Вот так работа с текстами не просто вошла в мою жизнь, а поселилась в ней. Кстати, о том, что называется «профессиональной деформацией»… Около девяти лет такой работы не только в этом КБ, но и в других организациях привели у тому, что мне теперь сложно быстро писать какие-то большие тексты. Я пишу, а у меня внутри уже ворчит редактор: «Это правильно, это нет…», что очень тормозит творческий процесс. Поэтому мне гораздо легче и интереснее было редактировать тексты, чем самому их писать. Хотя я вроде бы и не так уж плохо это делал… Неплохо, но — долго, тягомотно…
Идём дальше. В советское время не просто нормально, а даже престижно было, если из коллективов людей куда-то «двигали вверх». Потом они иногда возвращались, уже обретя определенный опыт руководства. Вот и меня направили на работу в горком партии. Там я стал отчасти одним из тех, кого согласно нынешней терминологии называют «спичрайтерами».
— Слово иностранное — не комильфо… То есть, прости, не хорошо. Может лучше — речеписец?
— Это кому как больше нравится. Занимались мы в нашем отделе подготовкой выступлений к партконференциям, составляли всякие отчётные материалы. Получалось у меня неплохо. Это ведь в какой-то степени тоже журналистская работа, только специфическая. Может быть, не случайно так потом сложилось, что я на несколько лет стал пресс-секретарем главы Раменского района, мне эта работа была понятна. Кстати, в горкоме мы с Владимиром Фёдоровичем Дёминым (с 1996 по 2016 год — глава Раменского района — ред.) и познакомились. Ничего случайного в жизни нет.

========================

Задание 1:
Перепишите слово в слово часть листинга: всё от строки, содержащей «vnnews@vnagency.com.vn», до конца листинга включительно. Изображения в ответ не включайте.
Отрывок и листинг никак не связаны между собой.

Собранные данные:

========================

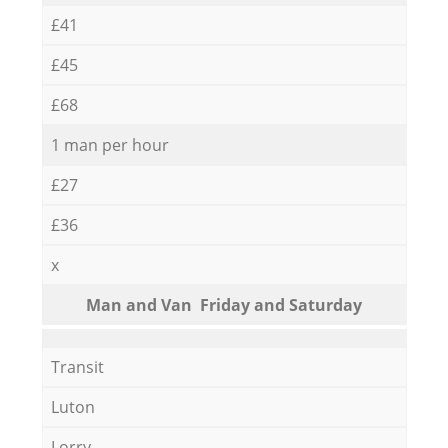
£41
£45
£68
1 man per hour
£27
£36
x
Мan аnd Van Friday and Saturday
Transit
Luton
Lorry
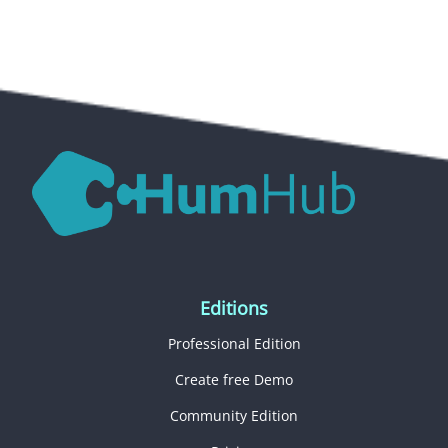
Editions
Professional Edition
Create free Demo
Community Edition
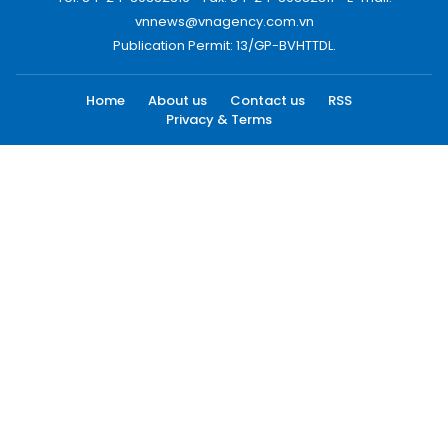
vnnews@vnagency.com.vn
Publication Permit: 13/GP-BVHTTDL.
Home
About us
Contact us
RSS
Privacy & Terms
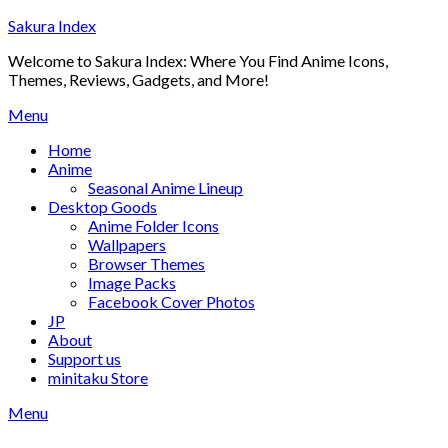
Skip
Sakura Index
to
Welcome to Sakura Index: Where You Find Anime Icons,
content
Themes, Reviews, Gadgets, and More!
Menu
Home
Anime
Seasonal Anime Lineup
Desktop Goods
Anime Folder Icons
Wallpapers
Browser Themes
Image Packs
Facebook Cover Photos
JP
About
Support us
minitaku Store
Menu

========================

Задание 2:
Куда, согласно отрывку, направили на работу в советское время?

Решение 1:
vnnews@vnagency.com.vn
Publication Permit: 13/GP-BVHTTDL.
Home
About us
Contact us
RSS
Privacy & Terms
Skip
Sakura Index
to
Welcome to Sakura Index: Where You Find Anime Icons,
content
Themes, Reviews, Gadgets, and More!
Menu
Home
Anime
Seasonal Anime Lineup
Desktop Goods
Anime Folder Icons
Wallpapers
Browser Themes
Image Packs
Facebook Cover Photos
JP
About
Support us
minitaku Store
Menu

Решение 2:
В горком партии.